- Vorliegender Text -

=======

Personengesellschaften: Bes... / 1.2.3 Ausnahme von der Anwendung der ergänzenden Bestimmungen

Ausnahmsweise keine Anwendung finden die Bestimmungen für Kapitalgesellschaften nach § 264b HGB für Personenhandelsgesellschaften ohne natürliche Person als Vollhafter, wenn:

  • die Gesellschaft in den Konzernabschluss und Konzernanlagebericht eines persönlich haftenden Gesellschafters oder eines Mutterunternehmens mit Sitz in der Europäischen Union oder dem Europäischen Wirtschaftsraum einbezogen wird,
  • der Konzernabschluss im Einklang mit der EU-Konzernrichtlinie steht und von einem zugelassenen Abschlussprüfer geprüft wurde,
  • die Befreiung der Personenhandelsgesellschaft im Anhang des Konzernabschlusses angegeben ist,
  • der Konzernabschluss des aufstellenden Unternehmens nebst den weiteren Unterlagen in deutscher oder englischer Sprache im elektronischen Bundesanzeiger offengelegt wurde,

Nach dem Gesetzestext ist nicht ganz eindeutig, ob es für die Befreiung nach § 264b HGB einer Einbeziehung der Personenhandelsgesellschaft in den Konzernabschluss im Wege einer Vollkonsolidierung bedarf. Hiervon ist aber auszugehen.

=======

- Aufgabenstellung -
a: Übertragen Sie aus dem obigen Text zu § 264b HGB wortgetreu den Abschnitt, der bei den Worten „Nach dem Gesetzestext“ einsetzt und nach den Worten „ist aber auszugehen.“ endet.
b: Beantworten Sie anhand des obigen Textes zu § 264b HGB die folgenden Fragen:
(i) Für welche Gesellschaften finden die Bestimmungen für Kapitalgesellschaften ausnahmsweise keine Anwendung?
(ii) In welchen Sprachen muss der Konzernabschluss im elektronischen Bundesanzeiger offengelegt worden sein?
(iii) Wovon ist nach dem Text bei der Frage nach der Art der Einbeziehung in den Konzernabschluss auszugehen?

=======

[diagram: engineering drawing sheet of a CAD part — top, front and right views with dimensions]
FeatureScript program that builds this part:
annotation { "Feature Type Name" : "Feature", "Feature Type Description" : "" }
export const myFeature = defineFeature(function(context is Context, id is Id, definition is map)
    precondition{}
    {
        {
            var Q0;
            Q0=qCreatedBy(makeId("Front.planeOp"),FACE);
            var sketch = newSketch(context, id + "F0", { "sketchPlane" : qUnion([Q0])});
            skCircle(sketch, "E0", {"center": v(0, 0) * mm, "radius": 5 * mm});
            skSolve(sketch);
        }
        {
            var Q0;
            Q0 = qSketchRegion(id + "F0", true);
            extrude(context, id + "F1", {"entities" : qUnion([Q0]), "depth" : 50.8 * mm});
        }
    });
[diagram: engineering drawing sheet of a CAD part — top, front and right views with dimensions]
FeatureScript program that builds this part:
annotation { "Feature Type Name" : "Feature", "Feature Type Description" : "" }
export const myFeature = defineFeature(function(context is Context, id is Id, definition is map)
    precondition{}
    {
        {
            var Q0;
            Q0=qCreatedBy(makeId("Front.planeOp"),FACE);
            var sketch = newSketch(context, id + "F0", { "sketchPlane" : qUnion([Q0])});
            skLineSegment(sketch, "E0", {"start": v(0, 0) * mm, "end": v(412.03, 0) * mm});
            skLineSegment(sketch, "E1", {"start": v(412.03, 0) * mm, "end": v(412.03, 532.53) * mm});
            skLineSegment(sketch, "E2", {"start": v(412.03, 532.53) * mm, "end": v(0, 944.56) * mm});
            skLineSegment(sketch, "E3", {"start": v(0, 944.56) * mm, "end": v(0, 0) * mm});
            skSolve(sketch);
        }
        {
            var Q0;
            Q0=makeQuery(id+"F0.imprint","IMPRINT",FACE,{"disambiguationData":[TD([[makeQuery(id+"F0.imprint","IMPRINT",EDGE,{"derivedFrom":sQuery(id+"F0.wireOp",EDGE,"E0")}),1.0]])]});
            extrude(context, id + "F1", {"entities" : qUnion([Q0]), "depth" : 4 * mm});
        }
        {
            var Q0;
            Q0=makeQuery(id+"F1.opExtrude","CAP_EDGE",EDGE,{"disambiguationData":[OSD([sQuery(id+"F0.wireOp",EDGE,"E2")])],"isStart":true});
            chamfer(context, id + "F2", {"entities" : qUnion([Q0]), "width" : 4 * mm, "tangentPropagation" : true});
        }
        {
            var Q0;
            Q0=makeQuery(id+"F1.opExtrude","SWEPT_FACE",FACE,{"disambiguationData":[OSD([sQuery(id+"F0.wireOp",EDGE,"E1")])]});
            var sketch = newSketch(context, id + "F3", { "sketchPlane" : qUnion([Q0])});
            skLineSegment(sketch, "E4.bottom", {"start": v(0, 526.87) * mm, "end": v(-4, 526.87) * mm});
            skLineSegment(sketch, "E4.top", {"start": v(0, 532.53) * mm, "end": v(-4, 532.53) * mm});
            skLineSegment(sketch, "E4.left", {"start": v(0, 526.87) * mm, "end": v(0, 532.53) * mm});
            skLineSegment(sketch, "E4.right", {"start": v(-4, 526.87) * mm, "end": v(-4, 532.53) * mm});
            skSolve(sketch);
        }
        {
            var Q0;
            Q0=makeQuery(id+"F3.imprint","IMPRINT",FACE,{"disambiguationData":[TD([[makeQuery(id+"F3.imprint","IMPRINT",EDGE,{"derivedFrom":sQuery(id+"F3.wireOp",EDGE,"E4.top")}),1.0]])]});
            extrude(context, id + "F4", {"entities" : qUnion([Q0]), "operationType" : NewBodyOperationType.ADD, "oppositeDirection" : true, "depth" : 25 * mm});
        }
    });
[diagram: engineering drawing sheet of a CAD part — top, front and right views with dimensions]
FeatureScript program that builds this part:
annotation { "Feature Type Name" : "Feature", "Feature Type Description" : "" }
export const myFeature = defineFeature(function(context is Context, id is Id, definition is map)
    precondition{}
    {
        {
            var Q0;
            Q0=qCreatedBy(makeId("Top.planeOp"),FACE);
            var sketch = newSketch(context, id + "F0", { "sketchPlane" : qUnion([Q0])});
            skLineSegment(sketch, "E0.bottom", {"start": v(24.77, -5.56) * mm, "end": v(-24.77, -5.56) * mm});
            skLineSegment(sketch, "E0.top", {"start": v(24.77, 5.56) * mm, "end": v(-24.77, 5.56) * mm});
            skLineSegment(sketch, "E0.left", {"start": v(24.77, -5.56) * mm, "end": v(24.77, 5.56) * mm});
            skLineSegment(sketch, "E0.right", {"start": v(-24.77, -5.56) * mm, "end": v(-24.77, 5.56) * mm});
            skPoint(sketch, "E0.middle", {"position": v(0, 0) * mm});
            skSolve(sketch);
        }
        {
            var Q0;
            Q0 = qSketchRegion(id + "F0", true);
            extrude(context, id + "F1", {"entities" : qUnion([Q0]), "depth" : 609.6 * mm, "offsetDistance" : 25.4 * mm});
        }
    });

=======

- Lösungen -
a:
Nach dem Gesetzestext ist nicht ganz eindeutig, ob es für die Befreiung nach § 264b HGB einer Einbeziehung der Personenhandelsgesellschaft in den Konzernabschluss im Wege einer Vollkonsolidierung bedarf. Hiervon ist aber auszugehen.

b:
(i) Für Personenhandelsgesellschaften ohne natürliche Person als Vollhafter.
(ii) In deutscher oder englischer Sprache.
(iii) Davon, dass es für die Befreiung einer Einbeziehung der Personenhandelsgesellschaft im Wege einer Vollkonsolidierung bedarf.